### Document passage
Dr. Providence has Ph.D. (2000), Ph.M. (1998) and M.S. (1988) degrees in Computer Science from the City University of New York and a B.A. (1986) degree from Lehman College majoring in Computer Science, Mathematics and Music.
Dr. Providence has numerous research interests, ranging from parallel digital signal processing to cellular automata applied to bio-informatics. He regularly collaborates with faculty in computer science, physics, biology, chemistry and mathematics. His current research is centered on high performance computing and parallel algorithms for investigations into novel super-fast linear algebra libraries using MPI and BLAS and he is investigating McEliece cryptosystem feasibility.
Dr. Providence is a Professional Member of the ACM Special Interest Group in Algorithms and Computation Theory, Member of the IEEE Computer Society and Signal Processing Society and a Member since 1992 of the Scientific Research Society – Sigma Xi.
An Introduction to Coding Theory and the Promise of the McEliece Cryptosystem
Abstract: The purpose of this talk is to introduce coding theory with some emphasis on error-correcting codes as it pertains to the McEliece Cryptosystem. We describe the fundamental premise put forth by Claude Shannon in 1948 with regard to Information Theory. In his classic paper, A mathematical theory of communication, he writes, “The fundamental problem of communication is that of reproducing at one point either exactly or approximately a message selected at another point”.
This idea is important in Information Assurance as the phrase reproducing exactly can be modified to state, reproduce securely. We quickly describe linear, cyclic, BCH and Reed-Solomon codes as a jumping off point for the next topic of Rivest, Shamir and Adelson (RSA) encryption and explain its’ vulnerability and how in principle the McEliece Cryptosystem is invulnerable or impervious to the brute force attack that is yet to come against RSA by a quantum computer. We conclude this talk with a theory of how to reduce by lossless and numerically stable compression, the large encryption keys produced by McEliece and our attempt to make feasible this method for secure data transfer.

### Given information
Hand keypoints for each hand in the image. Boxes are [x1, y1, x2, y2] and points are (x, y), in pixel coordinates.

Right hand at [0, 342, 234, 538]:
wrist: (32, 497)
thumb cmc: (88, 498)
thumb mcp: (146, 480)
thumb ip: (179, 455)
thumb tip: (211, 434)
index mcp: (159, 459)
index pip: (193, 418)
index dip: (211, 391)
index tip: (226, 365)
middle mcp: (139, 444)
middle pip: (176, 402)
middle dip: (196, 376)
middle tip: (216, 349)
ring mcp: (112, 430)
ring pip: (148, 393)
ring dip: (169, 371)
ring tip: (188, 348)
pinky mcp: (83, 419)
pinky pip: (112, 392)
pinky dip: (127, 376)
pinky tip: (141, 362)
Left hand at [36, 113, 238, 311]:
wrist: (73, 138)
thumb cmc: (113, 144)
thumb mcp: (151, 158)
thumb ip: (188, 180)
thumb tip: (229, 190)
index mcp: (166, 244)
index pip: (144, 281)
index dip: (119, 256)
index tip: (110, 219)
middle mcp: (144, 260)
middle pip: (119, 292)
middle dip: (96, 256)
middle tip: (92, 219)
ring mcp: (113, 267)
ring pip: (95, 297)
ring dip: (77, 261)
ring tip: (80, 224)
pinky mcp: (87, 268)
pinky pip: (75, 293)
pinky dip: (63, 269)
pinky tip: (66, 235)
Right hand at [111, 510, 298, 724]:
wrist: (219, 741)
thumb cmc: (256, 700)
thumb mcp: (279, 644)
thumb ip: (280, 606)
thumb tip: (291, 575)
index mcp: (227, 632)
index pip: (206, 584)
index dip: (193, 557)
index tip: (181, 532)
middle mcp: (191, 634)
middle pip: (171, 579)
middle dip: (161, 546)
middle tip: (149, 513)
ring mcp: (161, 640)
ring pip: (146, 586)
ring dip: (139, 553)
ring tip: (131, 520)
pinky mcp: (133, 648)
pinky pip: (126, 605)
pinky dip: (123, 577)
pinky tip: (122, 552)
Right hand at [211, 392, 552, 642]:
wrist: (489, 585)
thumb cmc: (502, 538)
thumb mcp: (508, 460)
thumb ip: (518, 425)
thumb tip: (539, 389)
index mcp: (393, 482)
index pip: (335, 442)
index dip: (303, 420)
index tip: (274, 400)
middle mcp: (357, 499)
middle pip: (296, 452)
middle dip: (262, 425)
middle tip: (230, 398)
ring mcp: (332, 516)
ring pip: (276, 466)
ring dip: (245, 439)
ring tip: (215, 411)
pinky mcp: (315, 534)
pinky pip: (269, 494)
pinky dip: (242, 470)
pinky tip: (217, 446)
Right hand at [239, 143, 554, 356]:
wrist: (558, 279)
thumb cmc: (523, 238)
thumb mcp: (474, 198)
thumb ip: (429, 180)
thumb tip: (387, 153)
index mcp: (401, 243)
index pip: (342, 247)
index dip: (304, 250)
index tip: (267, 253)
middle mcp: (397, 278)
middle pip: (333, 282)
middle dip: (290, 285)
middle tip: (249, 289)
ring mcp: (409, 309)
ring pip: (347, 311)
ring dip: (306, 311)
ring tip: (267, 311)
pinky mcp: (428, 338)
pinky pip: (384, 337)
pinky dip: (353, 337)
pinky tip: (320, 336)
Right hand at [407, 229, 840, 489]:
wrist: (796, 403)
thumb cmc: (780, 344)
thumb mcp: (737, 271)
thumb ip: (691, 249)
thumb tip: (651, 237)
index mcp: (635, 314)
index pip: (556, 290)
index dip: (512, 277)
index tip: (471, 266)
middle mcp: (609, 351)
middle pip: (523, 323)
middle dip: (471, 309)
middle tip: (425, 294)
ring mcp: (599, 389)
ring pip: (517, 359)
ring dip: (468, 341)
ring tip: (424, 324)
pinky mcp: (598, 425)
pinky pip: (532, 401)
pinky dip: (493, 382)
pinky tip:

### Exercise requirements
Retype the stretch of the Dr. Providence text from "Dr. Providence has Ph.D." through "Mathematics and Music." word for word. Work only from the Dr. Providence text.

### Reply to the exercise
Dr. Providence has Ph.D. (2000), Ph.M. (1998) and M.S. (1988) degrees in Computer Science from the City University of New York and a B.A. (1986) degree from Lehman College majoring in Computer Science, Mathematics and Music.